(Stored entries)
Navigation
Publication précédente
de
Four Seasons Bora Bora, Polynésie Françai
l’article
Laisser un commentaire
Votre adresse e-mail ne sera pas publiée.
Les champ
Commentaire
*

▸ **What is required**
Would you transcribe every entry exactly, leaving nothing out?

▸ **Response box**
Navigation
Publication précédente
de
Four Seasons Bora Bora, Polynésie Françai
l’article
Laisser un commentaire
Votre adresse e-mail ne sera pas publiée.
Les champ
Commentaire
*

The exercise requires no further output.